When you use a retirement planning calculator you need to think about how many years you plan to spend in retirement. This thought makes me chuckle. How are we supposed to know how many years we’ll live after we actually stop working?

Think about all the uncertainties surrounding our retirement planning in the first place. How much can we save each month? What if unforeseen expenses hit us? How do we invest our savings? How will our savings grow? What do we do if we face a decline in our investments as most of us have recently? – The answers to these questions depend on so many different things some of which we can control, but some of which we cannot control.

And now we even have to think about how many years we plan to spend in retirement? Now, the answer to this question largely depends on our life expectancy. If we retire too soon and live too long, we may run out of money. If we retire late and die shortly after retirement, we kind of got cheated out of our golden years. Obviously the safest thing is to retire later because you don’t want to run out of money at 88 if you are blessed with a long life after age 65 (when most people think of retiring). If that happens to you, just think how hard it could be to get a new income source at that age.
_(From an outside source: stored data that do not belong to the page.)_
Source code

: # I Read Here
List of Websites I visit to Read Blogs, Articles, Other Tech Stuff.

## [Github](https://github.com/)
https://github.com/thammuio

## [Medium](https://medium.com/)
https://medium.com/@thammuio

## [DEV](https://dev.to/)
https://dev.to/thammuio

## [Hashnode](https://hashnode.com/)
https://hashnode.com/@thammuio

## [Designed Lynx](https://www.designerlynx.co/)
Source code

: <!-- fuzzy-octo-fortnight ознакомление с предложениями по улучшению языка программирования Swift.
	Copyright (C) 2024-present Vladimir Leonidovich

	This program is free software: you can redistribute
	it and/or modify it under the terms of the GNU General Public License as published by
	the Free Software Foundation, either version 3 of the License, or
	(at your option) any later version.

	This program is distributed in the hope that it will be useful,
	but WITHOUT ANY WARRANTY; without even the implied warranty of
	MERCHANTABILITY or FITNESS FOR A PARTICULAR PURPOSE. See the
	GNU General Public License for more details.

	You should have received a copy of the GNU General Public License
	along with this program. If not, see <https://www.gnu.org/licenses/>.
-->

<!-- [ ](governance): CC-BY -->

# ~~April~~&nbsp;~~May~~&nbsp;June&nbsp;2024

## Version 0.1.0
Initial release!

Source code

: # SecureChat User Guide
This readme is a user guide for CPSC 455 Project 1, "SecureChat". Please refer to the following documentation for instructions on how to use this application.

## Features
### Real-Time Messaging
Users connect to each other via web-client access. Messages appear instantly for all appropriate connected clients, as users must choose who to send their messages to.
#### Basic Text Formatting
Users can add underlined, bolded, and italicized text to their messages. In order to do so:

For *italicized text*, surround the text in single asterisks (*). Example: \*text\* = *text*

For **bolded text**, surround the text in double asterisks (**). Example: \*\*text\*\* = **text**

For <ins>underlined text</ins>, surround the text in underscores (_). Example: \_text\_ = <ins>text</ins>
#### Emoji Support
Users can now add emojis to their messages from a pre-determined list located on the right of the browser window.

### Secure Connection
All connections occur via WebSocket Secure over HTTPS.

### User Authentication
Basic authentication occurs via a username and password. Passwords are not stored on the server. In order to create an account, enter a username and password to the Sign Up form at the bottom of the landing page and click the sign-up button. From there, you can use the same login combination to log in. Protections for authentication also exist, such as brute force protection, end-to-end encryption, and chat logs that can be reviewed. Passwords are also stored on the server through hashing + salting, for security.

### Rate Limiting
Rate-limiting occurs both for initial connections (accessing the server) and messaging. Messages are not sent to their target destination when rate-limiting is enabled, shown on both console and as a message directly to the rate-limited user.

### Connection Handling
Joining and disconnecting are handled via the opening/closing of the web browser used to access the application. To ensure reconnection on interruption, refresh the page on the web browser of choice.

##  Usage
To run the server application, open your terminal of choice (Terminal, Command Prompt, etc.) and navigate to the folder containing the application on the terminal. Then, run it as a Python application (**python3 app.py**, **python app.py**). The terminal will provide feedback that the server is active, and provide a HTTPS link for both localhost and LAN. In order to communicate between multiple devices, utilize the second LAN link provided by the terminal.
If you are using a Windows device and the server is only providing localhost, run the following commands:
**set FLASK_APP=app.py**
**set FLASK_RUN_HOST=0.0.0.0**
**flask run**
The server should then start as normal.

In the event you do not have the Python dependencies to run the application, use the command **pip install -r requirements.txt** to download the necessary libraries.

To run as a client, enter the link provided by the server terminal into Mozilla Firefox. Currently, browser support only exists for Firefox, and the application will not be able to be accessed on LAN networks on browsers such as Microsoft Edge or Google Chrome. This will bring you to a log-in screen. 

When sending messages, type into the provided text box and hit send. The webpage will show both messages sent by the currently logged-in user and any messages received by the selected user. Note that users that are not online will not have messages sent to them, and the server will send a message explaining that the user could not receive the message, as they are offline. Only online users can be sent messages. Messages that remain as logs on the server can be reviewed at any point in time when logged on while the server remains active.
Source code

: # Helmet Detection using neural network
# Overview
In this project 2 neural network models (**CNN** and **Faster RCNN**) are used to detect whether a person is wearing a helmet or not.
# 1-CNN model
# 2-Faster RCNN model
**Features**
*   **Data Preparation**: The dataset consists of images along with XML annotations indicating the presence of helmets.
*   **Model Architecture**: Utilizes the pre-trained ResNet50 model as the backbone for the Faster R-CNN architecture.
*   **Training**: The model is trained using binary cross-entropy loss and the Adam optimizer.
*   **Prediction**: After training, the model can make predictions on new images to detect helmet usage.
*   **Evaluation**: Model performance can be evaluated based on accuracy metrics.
What should be done then?

Well, I don’t really have an exact answer. As is the case in most things “finance” there are many different ways to handle risk and uncertainty. So, I will tell you what I did. I used a few of the life expectancy calculators listed on the page “Life Expectancy”. Funny enough they all came within a couple of years of each other – and can you believe that they all tell me that I will hit 90?
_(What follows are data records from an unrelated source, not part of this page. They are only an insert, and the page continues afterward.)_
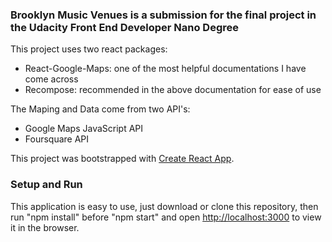 ### Brooklyn Music Venues is a submission for the final project in the Udacity Front End Developer Nano Degree

This project uses two react packages:
- React-Google-Maps: one of the most helpful documentations I have come across
- Recompose: recommended in the above documentation for ease of use

The Maping and Data come from two API's:
- Google Maps JavaScript API
- Foursquare API

This project was bootstrapped with [Create React App](https://github.com/facebook/create-react-app).


### Setup and Run

This application is easy to use, just download or clone this repository, then run "npm install" before "npm start" and open [http://localhost:3000](http://localhost:3000) to view it in the browser.
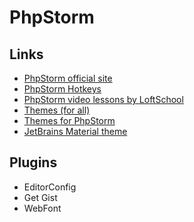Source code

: # PhpStorm

## Links
- [PhpStorm official site](https://www.jetbrains.com/phpstorm/download/#section=windows-version)
- [PhpStorm Hotkeys](https://resources.jetbrains.com/storage/products/phpstorm/docs/PhpStorm_ReferenceCard.pdf)
- [PhpStorm video lessons by LoftSchool](https://www.youtube.com/watch?v=-K55ms3mTHg&index=7&list=PLY4rE9dstrJzAnXFt9m48Q0V5_2kVK1Qt)
- [Themes (for all)](http://color-themes.com/?view=index)
- [Themes for PhpStorm](http://www.phpstorm-themes.com/)
- [JetBrains Material theme](https://github.com/ChrisRM/material-theme-jetbrains)

## Plugins
- EditorConfig
- Get Gist
- WebFont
Just to be on the safe side, I added a few more years when I plugged my life expectancy into the retirement planning calculator. (I took an average of all the ages given to me by the life expectancy calculators I used, and then I added 7 years.) I have two reasons why I want to add a few years “just in case”. First, as I said above I don’t really want to run out of money when I will be too old to find work. Second, my yearly health check-up revealed yet again another good surprise. My pulse, my blood pressure, and my cholesterol are even lower now than they have been in the past several years. (Did you know that an annual health check-up itself increases your life expectancy?) I would imagine that my body may hold out even longer than what the life expectancy calculators suggest.

Be aware that there are, of course, no guarantees. Life expectancy calculators only work with averages – they don’t tailor to individuals. But we are all individuals and none of us is really the “average.” Only as a group can we make up an average. Life expectancy calculators can only be used as a very rough guidance about how any given individual might live. Even though I do not treat the result as hard facts, I still enjoyed filling out the questionnaire on these life expectancy calculators – especially since they gave me such a good forecast!